Kevin Trudeau and the First Amendment

Kevin Trudeau is a charlatan with a colorful history of interaction with the authorities. Over and over, he has been found misleading consumers via infomercials (his main method of self-promotion), but now he would have you believe that he’s just a victim of the man who is trying to take away his First Amendment right to free speech.

In the early 1990s, Trudeau pleaded guilty to larceny and did time for stealing money via consumers’ credit cards. In 1996, Trudeau had legal troubles relating to his participation in Nutrition For Life, a multi-level marketing company that was accused of being a pyramid scheme.

The Federal Trade Commission sued Trudeau over misleading claims in infomercials. Trudeau settled that action in 1998 by agreeing to pay a $500,000 fine.

In 2003, Trudeau was charged with violating that order for falsely claiming in an infomercial that Coral Calcium Supreme cures cancer. A judge issued an injunction against Kevin Trudeau, (again) banning him from making such claims. In 2004, Trudeau was found to be violating that order, and he agreed to pay $2 million to settle the case. He also agreed to a lifetime ban on promoting products other than his books using infomercials.

In 2008, a judge ruled that Trudeau violated that order, and was using infomercials to misrepresent what was in his book The Weight Loss Cure “They” Don’t Want You to Know About. The judge said that Trudeau lied to consumers in his infomercials when he claimed that the diet was easy and could be done at home (certain procedures actually needed the involvement of doctors), that dieters could eat anything they wanted (the book says foods must be 100% organic), and that his diet required no exercise (while the book says that three of the four diet phases required walking one hour per day). Kevin Trudeau was banned from appearing in infomercials for any product in which he has an interest for three years, and was ordered to pay a judgment more than $37 million (the amount believed to be Trudeau’s royalties from the book).

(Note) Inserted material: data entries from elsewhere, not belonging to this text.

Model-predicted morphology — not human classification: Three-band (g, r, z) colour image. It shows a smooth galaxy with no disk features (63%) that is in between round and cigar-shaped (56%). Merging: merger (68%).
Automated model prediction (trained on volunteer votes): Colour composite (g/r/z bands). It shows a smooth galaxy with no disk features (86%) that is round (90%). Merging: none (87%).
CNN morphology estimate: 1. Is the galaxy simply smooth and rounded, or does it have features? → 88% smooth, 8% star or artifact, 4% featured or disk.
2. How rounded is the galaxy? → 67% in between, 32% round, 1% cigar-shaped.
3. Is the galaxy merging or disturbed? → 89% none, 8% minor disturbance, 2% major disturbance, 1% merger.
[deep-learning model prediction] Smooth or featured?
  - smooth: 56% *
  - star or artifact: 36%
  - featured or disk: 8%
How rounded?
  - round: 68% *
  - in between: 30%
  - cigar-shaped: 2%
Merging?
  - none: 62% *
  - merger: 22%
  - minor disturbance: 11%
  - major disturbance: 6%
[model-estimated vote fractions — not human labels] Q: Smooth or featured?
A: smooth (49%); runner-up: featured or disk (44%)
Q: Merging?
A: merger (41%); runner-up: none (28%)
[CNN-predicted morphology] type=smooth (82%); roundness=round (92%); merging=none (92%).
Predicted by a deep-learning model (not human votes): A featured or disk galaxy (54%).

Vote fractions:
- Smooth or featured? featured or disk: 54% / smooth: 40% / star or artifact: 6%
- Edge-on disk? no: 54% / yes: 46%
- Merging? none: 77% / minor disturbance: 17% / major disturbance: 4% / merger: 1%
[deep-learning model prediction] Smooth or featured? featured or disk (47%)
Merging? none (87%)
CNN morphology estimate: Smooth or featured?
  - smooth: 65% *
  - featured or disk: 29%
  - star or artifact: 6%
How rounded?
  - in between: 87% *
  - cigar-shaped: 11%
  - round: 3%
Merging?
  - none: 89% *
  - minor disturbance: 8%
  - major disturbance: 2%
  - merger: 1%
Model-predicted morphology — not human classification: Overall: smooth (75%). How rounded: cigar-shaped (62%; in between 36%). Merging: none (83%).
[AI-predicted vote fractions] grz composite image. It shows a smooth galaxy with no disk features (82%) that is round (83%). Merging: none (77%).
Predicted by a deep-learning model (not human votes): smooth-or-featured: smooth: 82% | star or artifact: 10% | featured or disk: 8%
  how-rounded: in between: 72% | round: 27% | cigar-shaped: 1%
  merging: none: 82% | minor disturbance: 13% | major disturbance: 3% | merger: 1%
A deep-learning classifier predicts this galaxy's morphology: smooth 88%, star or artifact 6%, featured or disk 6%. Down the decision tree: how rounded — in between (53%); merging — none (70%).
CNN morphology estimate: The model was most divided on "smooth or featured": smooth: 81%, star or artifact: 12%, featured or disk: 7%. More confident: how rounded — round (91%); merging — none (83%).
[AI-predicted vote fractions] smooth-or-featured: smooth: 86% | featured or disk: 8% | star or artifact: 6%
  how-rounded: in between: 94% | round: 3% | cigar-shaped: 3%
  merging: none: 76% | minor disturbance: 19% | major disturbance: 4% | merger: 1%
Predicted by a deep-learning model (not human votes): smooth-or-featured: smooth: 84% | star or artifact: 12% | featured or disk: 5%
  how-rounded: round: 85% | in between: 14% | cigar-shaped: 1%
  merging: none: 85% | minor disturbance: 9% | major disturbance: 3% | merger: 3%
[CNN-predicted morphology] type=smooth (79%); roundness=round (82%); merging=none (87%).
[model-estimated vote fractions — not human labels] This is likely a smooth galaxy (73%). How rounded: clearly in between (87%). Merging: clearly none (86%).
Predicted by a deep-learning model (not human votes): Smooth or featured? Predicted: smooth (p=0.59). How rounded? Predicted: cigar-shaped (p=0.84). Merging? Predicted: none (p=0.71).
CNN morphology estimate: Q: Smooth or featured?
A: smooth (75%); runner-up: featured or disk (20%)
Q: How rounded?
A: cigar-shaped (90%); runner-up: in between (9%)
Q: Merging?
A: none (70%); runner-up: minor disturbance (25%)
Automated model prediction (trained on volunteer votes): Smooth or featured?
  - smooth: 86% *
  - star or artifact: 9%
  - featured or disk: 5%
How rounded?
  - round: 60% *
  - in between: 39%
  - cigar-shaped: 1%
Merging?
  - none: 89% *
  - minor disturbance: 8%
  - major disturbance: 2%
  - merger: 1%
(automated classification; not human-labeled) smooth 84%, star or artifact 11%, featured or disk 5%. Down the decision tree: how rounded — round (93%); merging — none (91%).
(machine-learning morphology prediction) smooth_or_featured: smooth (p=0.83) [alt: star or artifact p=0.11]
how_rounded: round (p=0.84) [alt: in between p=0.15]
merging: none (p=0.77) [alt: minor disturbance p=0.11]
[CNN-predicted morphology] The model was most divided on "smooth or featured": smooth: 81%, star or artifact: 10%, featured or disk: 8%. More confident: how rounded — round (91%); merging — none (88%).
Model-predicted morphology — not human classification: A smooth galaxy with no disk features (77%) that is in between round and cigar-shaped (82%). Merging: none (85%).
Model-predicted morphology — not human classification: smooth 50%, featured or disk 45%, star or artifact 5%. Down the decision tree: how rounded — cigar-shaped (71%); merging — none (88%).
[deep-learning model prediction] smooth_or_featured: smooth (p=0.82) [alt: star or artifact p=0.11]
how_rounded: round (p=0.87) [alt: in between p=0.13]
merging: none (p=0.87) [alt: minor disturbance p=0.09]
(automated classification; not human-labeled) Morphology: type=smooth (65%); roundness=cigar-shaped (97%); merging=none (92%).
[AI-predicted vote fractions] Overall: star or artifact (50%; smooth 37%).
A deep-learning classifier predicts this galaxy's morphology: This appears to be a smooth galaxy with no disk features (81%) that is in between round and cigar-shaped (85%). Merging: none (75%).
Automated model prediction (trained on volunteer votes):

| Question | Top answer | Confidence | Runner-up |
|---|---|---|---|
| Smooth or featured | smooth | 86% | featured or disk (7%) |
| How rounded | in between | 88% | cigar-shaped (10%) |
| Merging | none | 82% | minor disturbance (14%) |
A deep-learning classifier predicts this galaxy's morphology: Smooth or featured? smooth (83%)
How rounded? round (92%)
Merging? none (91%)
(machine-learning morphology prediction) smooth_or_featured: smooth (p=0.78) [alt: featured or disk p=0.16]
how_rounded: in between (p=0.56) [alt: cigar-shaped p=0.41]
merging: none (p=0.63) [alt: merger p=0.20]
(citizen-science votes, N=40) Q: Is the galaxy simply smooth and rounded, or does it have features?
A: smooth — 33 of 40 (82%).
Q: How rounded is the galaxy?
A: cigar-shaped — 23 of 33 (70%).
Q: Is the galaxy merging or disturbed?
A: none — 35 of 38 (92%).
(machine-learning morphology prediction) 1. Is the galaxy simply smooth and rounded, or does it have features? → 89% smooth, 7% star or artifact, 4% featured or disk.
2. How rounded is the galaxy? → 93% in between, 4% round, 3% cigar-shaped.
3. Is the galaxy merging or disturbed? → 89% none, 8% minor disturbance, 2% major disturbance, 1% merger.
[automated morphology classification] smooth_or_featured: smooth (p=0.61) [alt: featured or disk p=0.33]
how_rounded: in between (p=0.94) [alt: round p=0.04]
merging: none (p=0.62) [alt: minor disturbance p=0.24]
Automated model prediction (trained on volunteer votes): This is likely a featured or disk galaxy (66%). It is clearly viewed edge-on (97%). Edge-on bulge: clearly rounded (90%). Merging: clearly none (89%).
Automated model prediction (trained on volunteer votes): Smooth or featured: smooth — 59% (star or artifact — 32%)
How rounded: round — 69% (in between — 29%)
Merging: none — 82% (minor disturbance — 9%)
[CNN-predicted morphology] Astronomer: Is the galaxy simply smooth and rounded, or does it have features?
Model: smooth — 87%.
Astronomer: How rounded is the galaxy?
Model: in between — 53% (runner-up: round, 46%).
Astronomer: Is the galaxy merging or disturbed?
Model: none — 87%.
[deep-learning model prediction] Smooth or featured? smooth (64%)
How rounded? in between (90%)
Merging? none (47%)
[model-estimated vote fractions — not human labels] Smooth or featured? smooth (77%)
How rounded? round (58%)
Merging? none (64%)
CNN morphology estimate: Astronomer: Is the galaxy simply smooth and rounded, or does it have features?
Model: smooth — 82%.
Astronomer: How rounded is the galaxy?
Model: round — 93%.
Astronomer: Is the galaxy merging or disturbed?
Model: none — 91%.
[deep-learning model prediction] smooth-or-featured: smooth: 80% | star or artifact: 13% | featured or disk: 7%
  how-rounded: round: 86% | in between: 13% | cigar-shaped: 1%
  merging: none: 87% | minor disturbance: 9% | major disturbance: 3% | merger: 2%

Despite all this, Kevin Trudeau is a victim of the government, according to him. The government is going after Trudeau for failing to pay the $37 million he owes. But Trudeau claims he doesn’t have the money! The government goes to great lengths to describe how Trudeau has hidden and moved his assets in order to avoid paying this judgment.  They say he hasn’t even tried to pay what he owes. Rather, he has been putting assets into his wife’s name, spending lavishly (while claiming that these expenditures are business expenses), and setting up an offshore trust to hold his assets.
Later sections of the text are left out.